I’m not convinced using rust is all that useful for web development. There are already plenty of other mature well optimized solutions for backend web development that includes a lot of security, qol features ootb like mature orm’s with optimized database access which regardless of how fast your code is can bottleneck your site much faster if you don’t have smart database access.

Yeah, theoretically rust can be faster than ruby/python/node, but it’s harder to optimize it enough to get to that point and you will have a much harder time finding devs to work on such a project because the amount of backend devs that have enough rust experience is so small, they’re like on the opposite sides of the ven diagram of languages for web developers.

On top of all that, languages which are heavily used for web development often get low level optimizations baked into the frameworks/languages so you can get pretty amazing performance uplifts over time to bring it to the level of lower level languages.

24Vindustrialdildo@sh.itjust.works · 3 years ago

I think the devs openly stated they aren’t backend bods and asked for help optimising the database as a priority. There’s a bit of work going on on github to sort that out I think. Anyone reading this who can optimise postgresql or contribute to a database agnostic retool should probably speak to the devs as I imagine you’d be welcome.

I wish I could help so much but I doubt they’re going to retool into .net haha.

Buttons@programming.dev · edit-2 3 years ago

Which is fine. If they wanted to learn Rust and wrote inefficient code, good for them. I appreciate their efforts. Rust can certainly be beaten into shape and perform well enough in the end.

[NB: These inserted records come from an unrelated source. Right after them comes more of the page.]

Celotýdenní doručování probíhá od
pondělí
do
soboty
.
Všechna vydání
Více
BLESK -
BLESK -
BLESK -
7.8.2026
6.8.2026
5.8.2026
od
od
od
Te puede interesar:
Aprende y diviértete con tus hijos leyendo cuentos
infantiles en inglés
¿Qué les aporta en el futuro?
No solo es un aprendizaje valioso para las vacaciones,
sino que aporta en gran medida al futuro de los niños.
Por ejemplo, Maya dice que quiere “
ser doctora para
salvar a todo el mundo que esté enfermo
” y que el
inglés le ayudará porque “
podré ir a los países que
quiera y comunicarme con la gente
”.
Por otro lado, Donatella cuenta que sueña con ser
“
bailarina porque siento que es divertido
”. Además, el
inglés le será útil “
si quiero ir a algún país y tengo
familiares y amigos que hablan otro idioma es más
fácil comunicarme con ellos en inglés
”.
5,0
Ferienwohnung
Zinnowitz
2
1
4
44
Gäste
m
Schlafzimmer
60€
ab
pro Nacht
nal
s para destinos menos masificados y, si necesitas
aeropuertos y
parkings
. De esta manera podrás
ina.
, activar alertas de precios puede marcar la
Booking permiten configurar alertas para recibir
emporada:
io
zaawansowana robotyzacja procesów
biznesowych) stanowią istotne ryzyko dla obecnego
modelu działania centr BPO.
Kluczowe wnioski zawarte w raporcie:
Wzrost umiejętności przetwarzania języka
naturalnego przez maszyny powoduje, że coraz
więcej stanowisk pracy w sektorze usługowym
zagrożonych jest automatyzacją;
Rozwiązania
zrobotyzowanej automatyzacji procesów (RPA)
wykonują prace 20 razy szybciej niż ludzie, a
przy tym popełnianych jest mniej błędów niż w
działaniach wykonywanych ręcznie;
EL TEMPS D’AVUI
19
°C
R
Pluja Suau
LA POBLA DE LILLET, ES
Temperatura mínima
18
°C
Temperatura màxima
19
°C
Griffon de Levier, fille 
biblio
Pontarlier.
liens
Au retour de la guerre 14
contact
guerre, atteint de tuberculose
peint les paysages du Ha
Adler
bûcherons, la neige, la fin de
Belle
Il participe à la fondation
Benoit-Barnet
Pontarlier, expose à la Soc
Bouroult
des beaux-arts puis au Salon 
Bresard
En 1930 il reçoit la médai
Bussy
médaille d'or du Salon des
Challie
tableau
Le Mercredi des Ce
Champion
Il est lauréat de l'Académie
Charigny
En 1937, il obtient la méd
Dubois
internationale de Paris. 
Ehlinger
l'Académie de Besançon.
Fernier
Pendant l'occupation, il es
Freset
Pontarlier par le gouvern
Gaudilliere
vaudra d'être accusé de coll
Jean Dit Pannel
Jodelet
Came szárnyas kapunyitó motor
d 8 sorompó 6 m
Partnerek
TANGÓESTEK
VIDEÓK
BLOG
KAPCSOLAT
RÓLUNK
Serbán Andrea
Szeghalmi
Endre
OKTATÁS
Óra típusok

21trillionsats@infosec.pub · 3 years ago

Rust itself or the way the Rust logic is implemented is not the bottleneck. Like most decent web applications the bottleneck is the database and how the decentralized protocols themselves are reconciled there.

Scaling massive amounts of records like Lemmy has been forced to is almost always IO bound at the database level even when a web service is centralized; this is much more difficult in federated architectures. This is why “NoSQL” databases have increased in popularity, but they are also not a magic bullet as there are major ACID trade offs one needs to consider.